Gamma-Linolenic Acid (GLA) Selectively Toxic to Rat Brain Cancers
January 02, 2008
Gamma-linolenic acid, (GLA) a metabolite of linoleic acid, may be an effective adjunct therapy for treatment of malignant gliomas. Researchers supplemented malignant rat astrocytoma cells and normal rat astrocytes with either gamma-linolenic acid or linoleic acid. While linoleic acid did not appear to adversely affect either cell type, gamma-linolenic acid was selectively toxic to rat astrocytoma cells. Gamma-linolenic acid also increased the sensitivity of malignant astrocytoma cells to radiation, but did not affect the radiation sensitivity of normal astrocytes. The researchers believe that the differing effects of gamma-linolenic acid on malignant and normal astrocytes are likely due to variations in the cells' abilities to protect themselves against lipid peroxidation and/or free radical generation. They speculate that the reduced ability of the astrocytoma cells to scavenge free radicals might account for the cytotoxicity of [gamma-linolenic acid] in these cells.
Br J Cancer May 1998;77:1612-1620.
COMMENT: Interesting how one can combine natural remedies with conventional chemotherapy to improve the results.
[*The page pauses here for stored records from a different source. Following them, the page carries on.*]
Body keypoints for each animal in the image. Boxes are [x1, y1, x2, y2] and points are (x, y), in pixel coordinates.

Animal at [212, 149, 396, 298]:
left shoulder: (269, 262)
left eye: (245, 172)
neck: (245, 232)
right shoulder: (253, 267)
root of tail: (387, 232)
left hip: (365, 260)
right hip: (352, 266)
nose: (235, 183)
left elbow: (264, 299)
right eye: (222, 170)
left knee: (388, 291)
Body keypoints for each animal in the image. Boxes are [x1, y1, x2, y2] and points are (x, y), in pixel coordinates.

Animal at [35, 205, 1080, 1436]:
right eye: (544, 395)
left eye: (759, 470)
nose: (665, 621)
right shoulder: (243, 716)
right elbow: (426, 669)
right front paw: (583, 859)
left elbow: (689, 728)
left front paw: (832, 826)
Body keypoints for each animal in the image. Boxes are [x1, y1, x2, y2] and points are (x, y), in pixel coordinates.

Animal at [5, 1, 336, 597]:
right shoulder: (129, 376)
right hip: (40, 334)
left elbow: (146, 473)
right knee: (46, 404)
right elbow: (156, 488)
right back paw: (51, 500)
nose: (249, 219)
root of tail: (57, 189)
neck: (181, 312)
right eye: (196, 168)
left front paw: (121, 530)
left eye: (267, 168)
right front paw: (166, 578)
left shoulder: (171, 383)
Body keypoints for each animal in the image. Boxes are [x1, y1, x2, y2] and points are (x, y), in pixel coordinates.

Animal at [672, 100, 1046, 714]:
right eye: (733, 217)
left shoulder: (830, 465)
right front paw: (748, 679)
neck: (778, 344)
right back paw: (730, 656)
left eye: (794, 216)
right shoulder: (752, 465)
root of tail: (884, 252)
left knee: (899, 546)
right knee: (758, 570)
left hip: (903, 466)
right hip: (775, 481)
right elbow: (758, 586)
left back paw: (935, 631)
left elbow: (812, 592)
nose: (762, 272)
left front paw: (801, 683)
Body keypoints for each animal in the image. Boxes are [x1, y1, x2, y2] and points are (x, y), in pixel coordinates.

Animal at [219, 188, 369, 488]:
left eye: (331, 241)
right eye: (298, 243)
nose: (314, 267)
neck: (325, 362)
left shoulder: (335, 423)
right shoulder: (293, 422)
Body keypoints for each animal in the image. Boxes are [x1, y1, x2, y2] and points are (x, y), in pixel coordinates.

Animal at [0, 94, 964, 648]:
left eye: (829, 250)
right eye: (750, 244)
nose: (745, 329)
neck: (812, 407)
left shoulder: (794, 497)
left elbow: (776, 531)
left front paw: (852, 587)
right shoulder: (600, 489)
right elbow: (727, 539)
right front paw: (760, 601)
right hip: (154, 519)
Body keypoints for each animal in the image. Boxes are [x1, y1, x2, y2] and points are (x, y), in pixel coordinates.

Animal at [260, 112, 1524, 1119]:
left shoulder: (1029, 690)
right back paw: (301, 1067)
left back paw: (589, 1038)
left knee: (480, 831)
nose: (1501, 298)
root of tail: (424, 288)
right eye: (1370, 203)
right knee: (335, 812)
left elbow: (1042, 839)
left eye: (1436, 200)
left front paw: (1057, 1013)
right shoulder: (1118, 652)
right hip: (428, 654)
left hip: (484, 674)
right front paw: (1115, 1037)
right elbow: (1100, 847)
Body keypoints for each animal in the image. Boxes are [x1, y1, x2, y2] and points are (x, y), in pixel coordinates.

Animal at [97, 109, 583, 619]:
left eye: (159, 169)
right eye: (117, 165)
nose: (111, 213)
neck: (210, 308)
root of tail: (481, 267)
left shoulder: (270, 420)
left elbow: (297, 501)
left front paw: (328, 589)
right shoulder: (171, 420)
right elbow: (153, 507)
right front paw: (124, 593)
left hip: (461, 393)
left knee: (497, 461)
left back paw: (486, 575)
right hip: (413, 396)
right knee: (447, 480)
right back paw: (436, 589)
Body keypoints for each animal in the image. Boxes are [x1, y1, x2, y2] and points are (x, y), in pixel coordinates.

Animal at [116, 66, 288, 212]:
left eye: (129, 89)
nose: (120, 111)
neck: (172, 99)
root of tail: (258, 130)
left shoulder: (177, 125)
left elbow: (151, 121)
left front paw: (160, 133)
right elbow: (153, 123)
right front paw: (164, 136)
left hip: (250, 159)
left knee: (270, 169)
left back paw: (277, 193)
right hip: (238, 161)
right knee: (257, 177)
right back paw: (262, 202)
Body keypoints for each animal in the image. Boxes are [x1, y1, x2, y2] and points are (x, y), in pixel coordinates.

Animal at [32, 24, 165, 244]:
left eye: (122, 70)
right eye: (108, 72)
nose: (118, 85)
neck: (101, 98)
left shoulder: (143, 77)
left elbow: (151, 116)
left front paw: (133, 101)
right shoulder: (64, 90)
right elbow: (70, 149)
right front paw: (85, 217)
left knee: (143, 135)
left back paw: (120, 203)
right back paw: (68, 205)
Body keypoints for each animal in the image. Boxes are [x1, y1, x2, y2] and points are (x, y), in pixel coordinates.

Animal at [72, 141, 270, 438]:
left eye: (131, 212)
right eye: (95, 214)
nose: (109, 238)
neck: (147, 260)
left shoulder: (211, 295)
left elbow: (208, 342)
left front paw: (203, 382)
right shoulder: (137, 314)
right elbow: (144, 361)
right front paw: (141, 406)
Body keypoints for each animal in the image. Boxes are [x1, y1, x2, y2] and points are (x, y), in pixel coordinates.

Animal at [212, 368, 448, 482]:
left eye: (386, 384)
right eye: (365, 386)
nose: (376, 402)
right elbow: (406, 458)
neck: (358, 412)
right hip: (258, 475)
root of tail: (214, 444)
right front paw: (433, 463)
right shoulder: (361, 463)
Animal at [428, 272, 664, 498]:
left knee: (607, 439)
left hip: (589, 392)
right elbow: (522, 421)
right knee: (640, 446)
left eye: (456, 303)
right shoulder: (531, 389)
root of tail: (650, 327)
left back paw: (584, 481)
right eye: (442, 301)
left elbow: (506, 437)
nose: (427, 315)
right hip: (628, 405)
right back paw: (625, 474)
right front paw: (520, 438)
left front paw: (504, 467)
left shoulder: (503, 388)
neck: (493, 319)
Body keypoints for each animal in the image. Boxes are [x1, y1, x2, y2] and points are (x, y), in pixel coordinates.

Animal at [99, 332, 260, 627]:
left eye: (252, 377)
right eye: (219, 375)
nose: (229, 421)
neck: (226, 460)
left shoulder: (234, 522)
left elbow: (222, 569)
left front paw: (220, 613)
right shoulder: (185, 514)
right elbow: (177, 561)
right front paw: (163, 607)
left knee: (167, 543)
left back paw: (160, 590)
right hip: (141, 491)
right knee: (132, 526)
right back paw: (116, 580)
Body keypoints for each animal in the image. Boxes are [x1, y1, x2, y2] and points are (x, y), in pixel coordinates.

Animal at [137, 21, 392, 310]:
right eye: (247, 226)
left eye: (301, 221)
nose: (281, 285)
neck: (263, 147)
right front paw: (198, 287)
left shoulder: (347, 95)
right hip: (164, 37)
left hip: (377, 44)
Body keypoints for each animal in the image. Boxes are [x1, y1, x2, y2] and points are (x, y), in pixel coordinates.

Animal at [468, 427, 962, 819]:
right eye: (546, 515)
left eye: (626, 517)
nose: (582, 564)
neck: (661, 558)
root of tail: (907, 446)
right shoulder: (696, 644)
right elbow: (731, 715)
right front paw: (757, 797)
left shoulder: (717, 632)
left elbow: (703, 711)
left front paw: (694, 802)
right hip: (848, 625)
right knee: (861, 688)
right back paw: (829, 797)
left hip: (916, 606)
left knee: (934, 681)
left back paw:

GLA is a very powerful omega 6 essential fatty acid that most people benefit from taking. It is particularly helpful for people with dry skin. The best form is usually in Evening Primrose oil. Doses less than six per day are not effective though. It would be wise to avoid using borage oil as a GLA supplement as it has high levels of nervonic acid which is not good for most people.